**Teks Halaman**

----

14. “’ … tunduk pada ketakutan dan terror … Aku bebas dari kegentaran …’

15. “’ … menginginkan perolehan, penghormatan, dan kemasyhuran … Aku memiliki sedikit keinginan …’

16. “’ … malas dan membutuhkan kegigihan … Aku bersemangat …’

17. “’ … [20] tanpa perhatian dan tidak waspada … Aku kokoh dalam perhatian …’

18. “’ … tidak terkonsentrasi dan dengan pikiran mengembara … Aku memiliki konsentrasi …’

19. “Aku mempertimbangkan sebagai berikut: ‘Ketika para petapa atau brahmana yang tanpa kebijaksanaan, bodoh dengan air liur menetes mendatangi tempat tinggal di dalam rimba belantara yang terpencil di dalam hutan, maka karena cacat dari ketiadaan kebijaksanaan, bodoh dengan aiu liur menetes para petapa dan brahmana yang baik akan memunculkan kekhawatiran dan ketakutan yang tidak bermanfaat. Tetapi aku tidak mendatangi tempat tinggal di dalam rimba belantara yang terpencil di dalam hutan dengan ke-tiada-an kebijaksanaan, tidak bodoh dengan aiu liur menetes. Aku memiliki kebijaksanaan.  Aku mendatangi tempat tinggal di dalam rimba belantara yang terpencil di dalam hutan sebagai satu di antara para mulia yang memiliki kebijaksanaan.’ Melihat kebijaksanaan ini dalam diriKu, Aku menemukan penghiburan besar dalam menetap di dalam hutan.

20. “Aku mempertimbangkan sebagai berikut: ‘Ada malam-malam yang secara khusus sangat baik yaitu tanggal empat belas, tanggal lima belas, dan tanggal delapan setiap setengah bulan.  Sekarang bagaimana jika, pada malam-malam itu, Aku berdiam di tempat-tempat keramat, menakutkan seperti altar-altar di kebun, altar-altar dihutan, dan altar-altar pohon? Mungkin Aku akan menemui kekhawatiran dan ketakutan itu.’ Dan kemudian, pada malam-malam yang sangat baik itu yaitu tanggal empat belas, tanggal lima belas, dan tanggal delapan setiap setengah bulan, Aku berdiam di tempat-tempat keramat, menakutkan seperti altar-altar di kebun, altar-altar dihutan, dan altar-altar pohon. Dan sewaktu Aku berdiam di sana, seekor binatang buas akan muncul, atau seekor burung merak [21] akan mematahkan dahan, atau angin meniup dedaunan sehingga menimbulkan bunyi mendesau. Aku berpikir: ‘Bagaimana sekarang jika kekhawatiran dan ketakutan itu datang?’ Aku berpikir: ‘Mengapa Aku berdiam dengan selalu mengharapkan kekhawatiran dan ketakutan? Bagaimana jika Aku menaklukkan kekhawatiran dan ketakutan itu sambil mempertahankan postur yang sama dengan ketika ia mendatangiKu?’

“Sewaktu Aku berjalan, kekhawatiran dan ketakutan mendatangiKu; Aku tidak berdiri atau duduk atau berbaring hingga Aku telah menaklukkan kekhawatiran dan ketakutan itu. Ketika Aku berdiri, kekhawatiran dan ketakutan mendatangiKu; Aku tidak berjalan atau duduk atau berbaring hingga Aku telah menaklukkan kekhawatiran dan ketakutan itu. Ketika Aku duduk, kekhawatiran dan ketakutan mendatangiKu; Aku tidak berjalan atau berdiri atau berbaring hingga Aku telah menaklukkan kekhawatiran dan ketakutan itu. Ketika Aku berbaring, kekhawatiran dan ketakutan mendatangiKu; Aku tidak berjalan atau berdiri atau duduk hingga Aku telah menaklukkan kekhawatiran dan ketakutan itu.

----

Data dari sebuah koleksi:
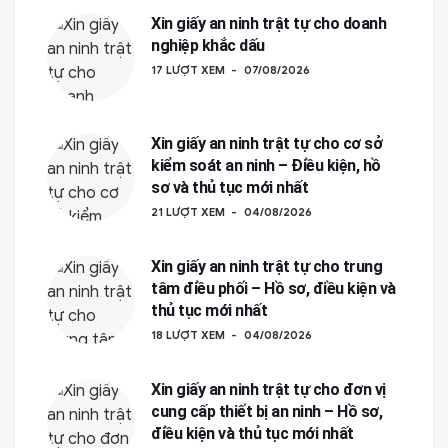
Xin giấy an ninh trật tự cho doanh
nghiệp khắc dấu
17 LƯỢT XEM
07/08/2026
Xin giấy an ninh trật tự cho cơ sở
kiểm soát an ninh – Điều kiện, hồ
sơ và thủ tục mới nhất
21 LƯỢT XEM
04/08/2026
Xin giấy an ninh trật tự cho trung
tâm điều phối – Hồ sơ, điều kiện và
thủ tục mới nhất
18 LƯỢT XEM
04/08/2026
Xin giấy an ninh trật tự cho đơn vị
cung cấp thiết bị an ninh – Hồ sơ,
điều kiện và thủ tục mới nhất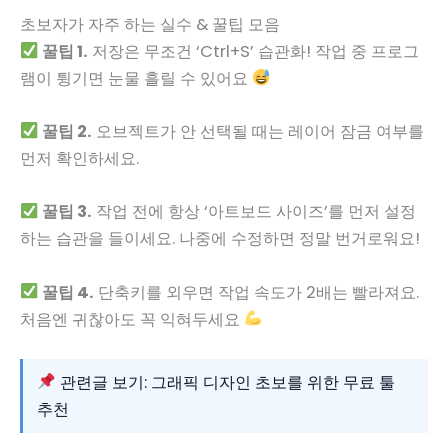
초보자가 자주 하는 실수 & 꿀팁 모음
꿀팁 1.
저장은 무조건 ‘Ctrl+S’ 습관화! 작업 중 프로그
램이 튕기면 눈물 흘릴 수 있어요
꿀팁 2.
오브젝트가 안 선택될 때는 레이어 잠금 여부를
먼저 확인하세요.
꿀팁 3.
작업 전에 항상 ‘아트보드 사이즈’를 먼저 설정
하는 습관을 들이세요. 나중에 수정하면 정말 번거로워요!
꿀팁 4.
단축키를 외우면 작업 속도가 2배는 빨라져요.
처음엔 귀찮아도 꼭 익혀두세요
관련글 보기: 그래픽 디자인 초보를 위한 무료 툴
추천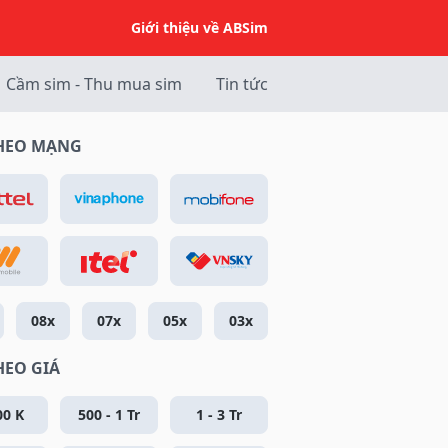
Giới thiệu về ABSim
Cầm sim - Thu mua sim
Tin tức
THEO MẠNG
08x
07x
05x
03x
HEO GIÁ
00 K
500 - 1 Tr
1 - 3 Tr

----

**Tugas yang Dikerjakan**
[1] Menurut teks tentang berdiam di hutan, malam tanggal berapa saja yang secara khusus sangat baik?
[2] Tuliskan kelanjutan teks tentang berdiam di hutan setelah kalimat terakhir yang ditampilkan.
Data tersebut tidak berperan dalam pengerjaan ini.

**Tugas yang Diselesaikan**
[1] Tanggal empat belas, tanggal lima belas, dan tanggal delapan setiap setengah bulan.

[2]
21. “Terdapat, Brahmana, beberapa petapa dan brahmana yang melihat siang ketika malam dan melihat malam ketika siang. Aku katakan bahwa di pihak mereka ini adalah kediaman dalam khayalan. Tetapi aku melihat malam ketika malam dan siang ketika siang. Suatu ucapan benar, jika dikatakan sehubungan dengan siapapun: ‘Makhluk yang tidak tunduk pada khayalan telah muncul di dunia demi kesejahteraan dan kebahagiaan banyak makhluk, demi belas kasih terhadap dunia, demi kebaikan, kesejahteraan, dan kebahagiaan para dewa dan manusia,’ sesungguhnya adalah sehubungan dengan Aku ucapan benar itu diucapkan.

22. “Kegigihan tanpa lelah muncul dalam diriKu dan perhatian tanpa kendur terbentuk, tubuhku tenang dan tidak terganggu, pikiranku terkonsentrasi dan terpusat.

23. “Cukup terasing dari kenikmatan indria, terasing dari kondisi-kondisi tidak bermanfaat, Aku memasuki dan berdiam dalam jhāna pertama, yang disertai dengan awal pikiran dan kelangsungan pikiran, dengan kegembiraan dan kenikmatan yang muncul dari keterasingan.

24. “Dengan menenangkan awal pikiran dan kelangsungan pikiran, Aku memasuki dan berdiam dalam jhāna ke dua, yang memiliki keyakinan dan keterpusatan pikiran [22] tanpa awal pikiran dan kelangsungan pikiran, dengan kegembiraan dan kenikmatan yang muncul dari konsentrasi.

25. “Dengan meluruhnya kegembiraan, Aku berdiam dalam keseimbangan, dan penuh perhatian dan waspada penuh, masih merasakan kenikmatan pada jasmani, Aku memasuki dan berdiam dalam jhāna ke tiga, yang sehubungan dengannya para mulia mengatakan: ‘Ia memiliki kediaman yang menyenangkan yang memiliki keseimbangan dan penuh perhatian.’

26. “Dengan meninggalkan kenikmatan dan kesakitan, dan dengan kegembiraan dan kesedihan yang lenyap sebelumnya, Aku memasuki dan berdiam dalam jhāna ke empat, yang memiliki bukan-kesakitan juga bukan-kenikmatan dan kemurnian perhatian karena keseimbangan.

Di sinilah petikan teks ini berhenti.